Task data:
- - - - - - -
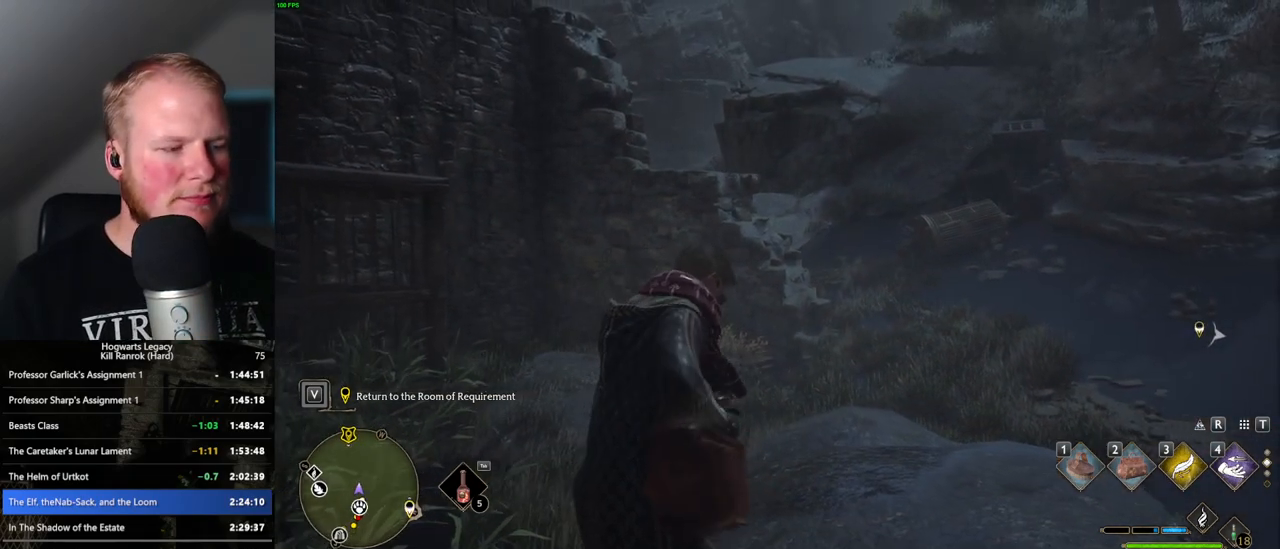
{"keys": [], "mouse": [], "events": []}
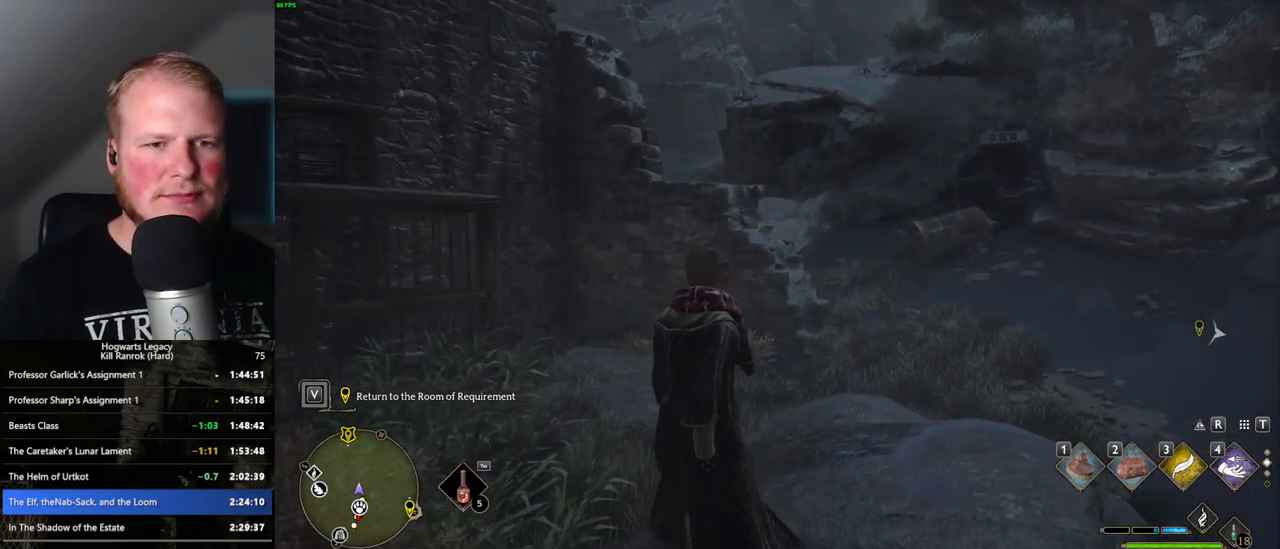
{"keys": ["d", "s"], "mouse": [], "events": [[417, "d", "down"], [417, "s", "down"]]}
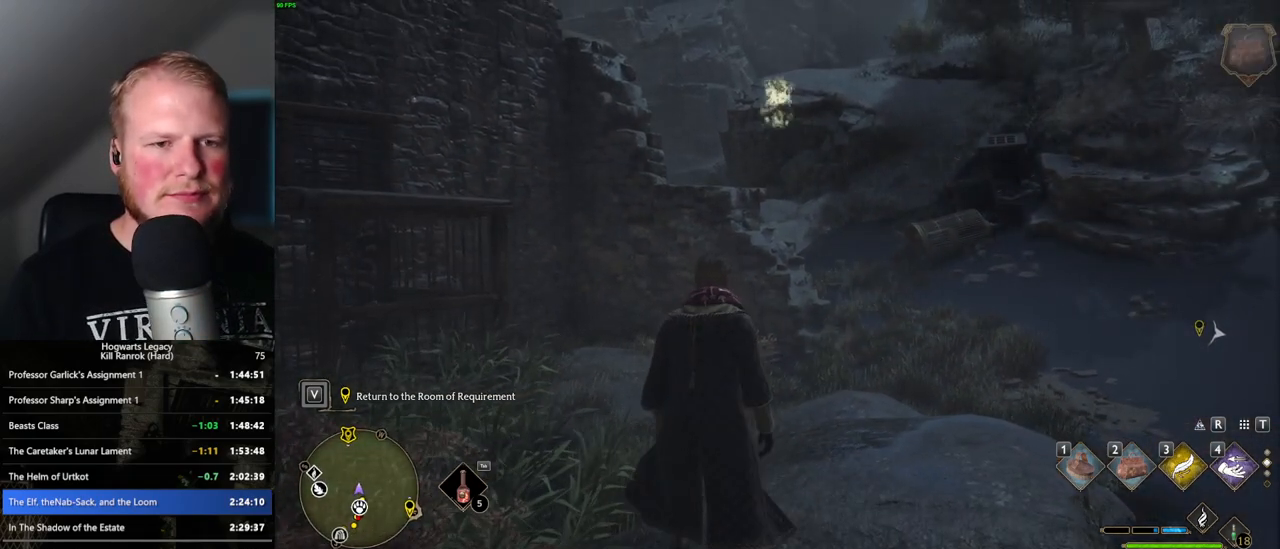
{"keys": [], "mouse": [], "events": [[50, "space", "down"], [350, "space", "up"], [417, "s", "up"], [450, "d", "up"]]}
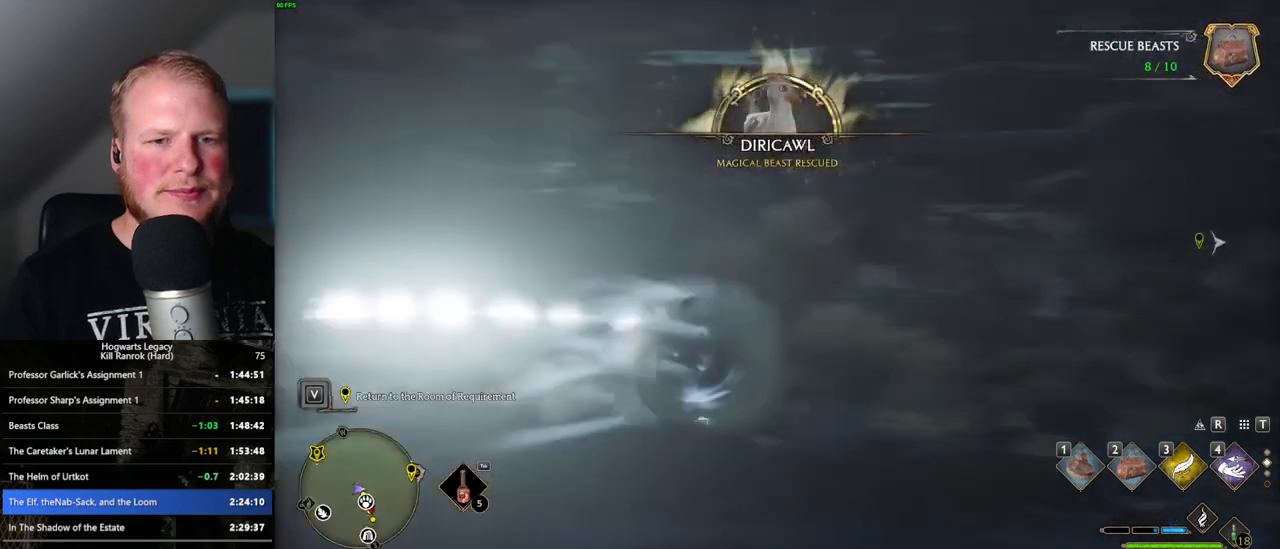
{"keys": [], "mouse": [], "events": []}
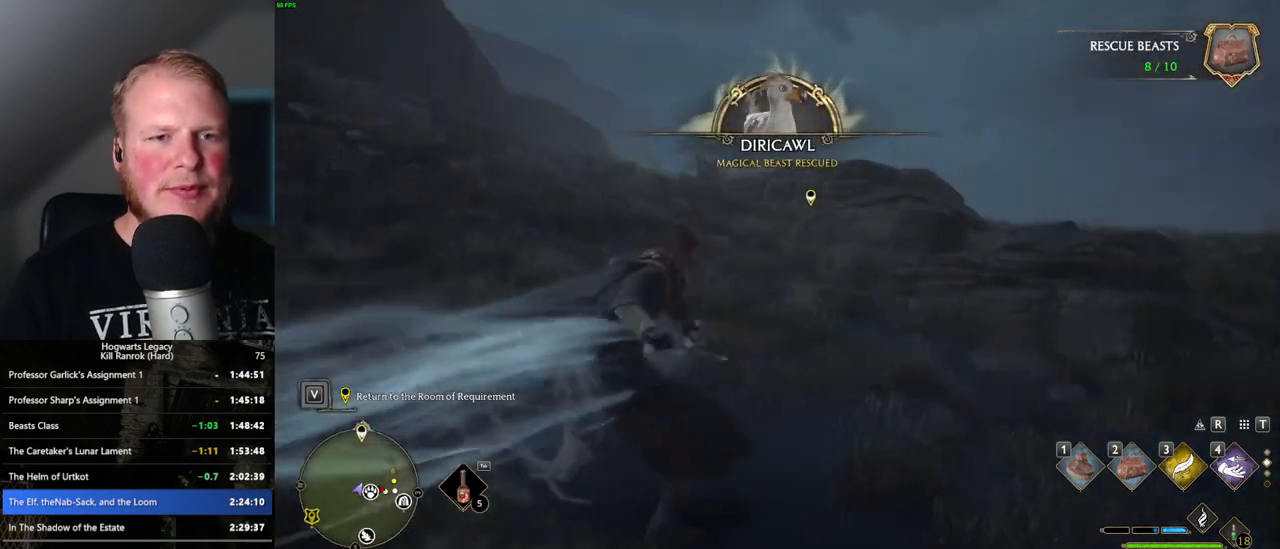
{"keys": ["w"], "mouse": [], "events": [[67, "w", "down"]]}
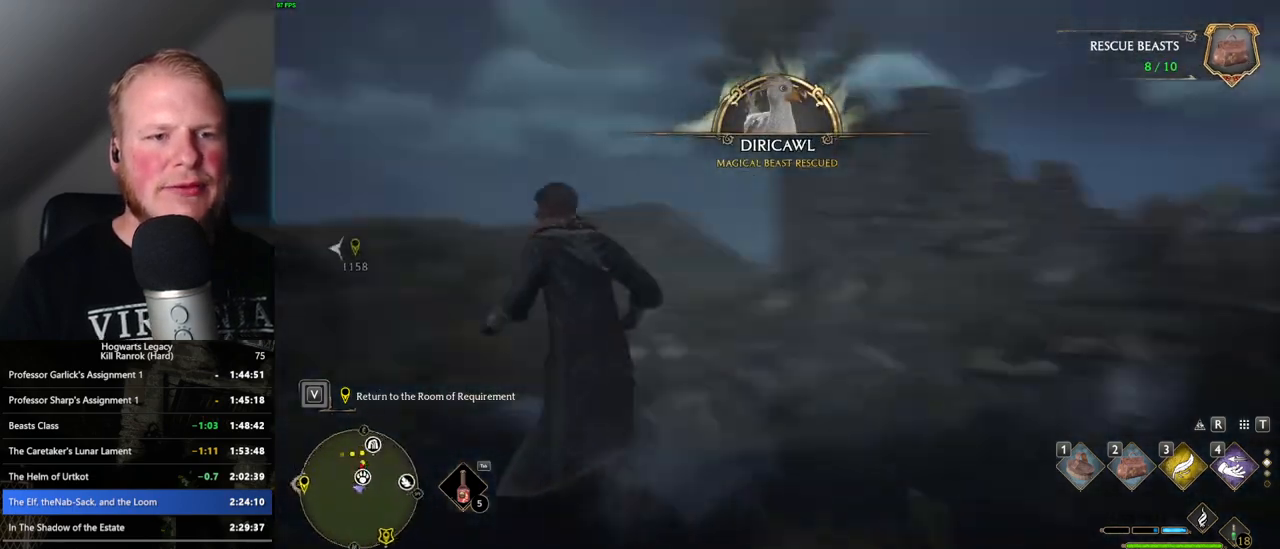
{"keys": ["d", "w"], "mouse": [], "events": [[17, "d", "down"], [234, "shift_l", "down"], [367, "shift_l", "up"]]}
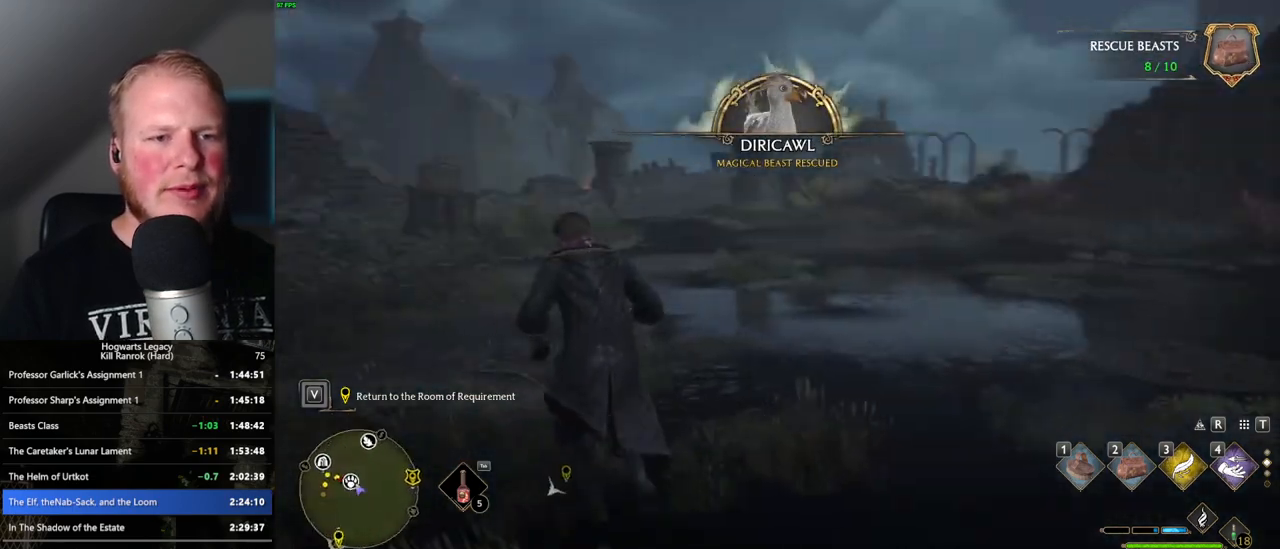
{"keys": ["d"], "mouse": [], "events": [[250, "w", "up"]]}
- - - - - - -
From the material above, copy each line that includes the word "down".

{"keys": ["d", "s"], "mouse": [], "events": [[417, "d", "down"], [417, "s", "down"]]}
{"keys": [], "mouse": [], "events": [[50, "space", "down"], [350, "space", "up"], [417, "s", "up"], [450, "d", "up"]]}
{"keys": ["w"], "mouse": [], "events": [[67, "w", "down"]]}
{"keys": ["d", "w"], "mouse": [], "events": [[17, "d", "down"], [234, "shift_l", "down"], [367, "shift_l", "up"]]}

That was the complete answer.